_Extract to read_
================================

We are resilient creatures, dedicated to our own survival. We find a way to survive, even in the harshest grief.
Wearing the shroud of grief
We grieve for others and we grieve for ourselves.
Some of us find healthy ways to grieve, find comfort, find support. Some of us find dark habits, dark corners, darkness in any form to wear as a shroud.
A shroud is for the dead, not for the living. We clothe ourselves with darkness—any activity or choice that represents darkness to us—as a way of mourning our dead or lost loved one, yes. But we shroud ourselves also to force a hard recognition: the realization that we, too, have died.
We have lost some unique and precious—perhaps better—version of the self. It can never be reclaimed. Our grief must expand to include this lost self or we will never heal.
Grieving the lost self
What version of myself has been lost?
Part of grieving a loss, then, is recognizing and grieving our own lost self. What version of myself was killed when my significant other left? When my parent died, when my body failed me, when the relationship ended? When my career crashed, when my reputation was destroyed? When I couldn’t save my child? When I was cast out of my community?
The loss of someone you love (individual or group) indicates the loss of some version of yourself. Maybe multiple versions.
There’s a reverse truth, as well: the loss of some version of yourself creates a loss for all those connected with you. This is why others may struggle to recover from your trauma, resist the changes you make in your own life. They may try to control and limit the way you heal or rebuild yourself.
Don’t self-limit to accommodate their grief—it’s never going to work.
See what’s really going on, though.
Understanding can help you navigate, hit fewer obstacles. It’s never your job to make someone else feel better, but life can be easier when you understand the source of the feelings. The lashing out, the resistance, the control, and the conflict may come from an unknown, unnamed grief.

================================

_Dataset rows_

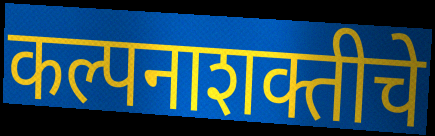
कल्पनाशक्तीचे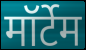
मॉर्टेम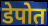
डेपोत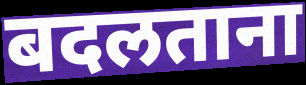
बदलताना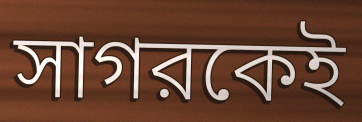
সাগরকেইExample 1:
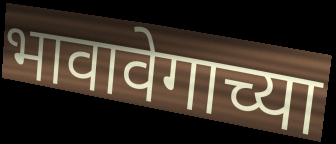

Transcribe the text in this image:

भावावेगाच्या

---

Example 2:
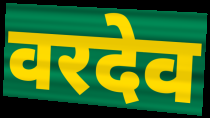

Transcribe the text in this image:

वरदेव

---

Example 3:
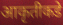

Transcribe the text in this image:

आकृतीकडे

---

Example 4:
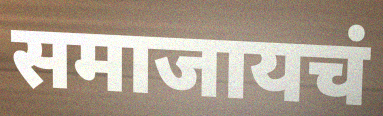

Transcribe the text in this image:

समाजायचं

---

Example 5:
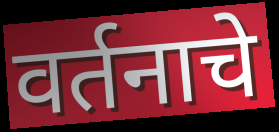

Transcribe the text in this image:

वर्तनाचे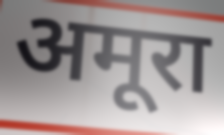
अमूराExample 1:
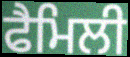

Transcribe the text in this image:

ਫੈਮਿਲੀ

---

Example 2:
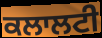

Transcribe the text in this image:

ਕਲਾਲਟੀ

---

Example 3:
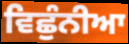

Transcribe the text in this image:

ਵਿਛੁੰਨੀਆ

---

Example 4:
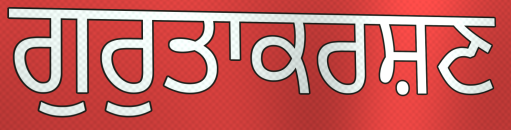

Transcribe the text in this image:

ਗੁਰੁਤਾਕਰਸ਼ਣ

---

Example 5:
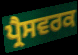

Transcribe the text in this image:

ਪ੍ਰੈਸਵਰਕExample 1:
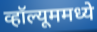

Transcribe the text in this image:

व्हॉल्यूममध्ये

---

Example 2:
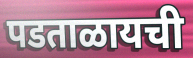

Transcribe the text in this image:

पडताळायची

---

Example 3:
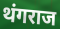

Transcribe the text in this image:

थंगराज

================================

_Things to do_
1) In the passage on grief, who is a shroud meant for?
2) List everything that the passage on grief says may come from an unknown, unnamed grief.

_Problem solutions_
1) A shroud is for the dead, not for the living.

2)
- The lashing out
- The resistance
- The control
- The conflict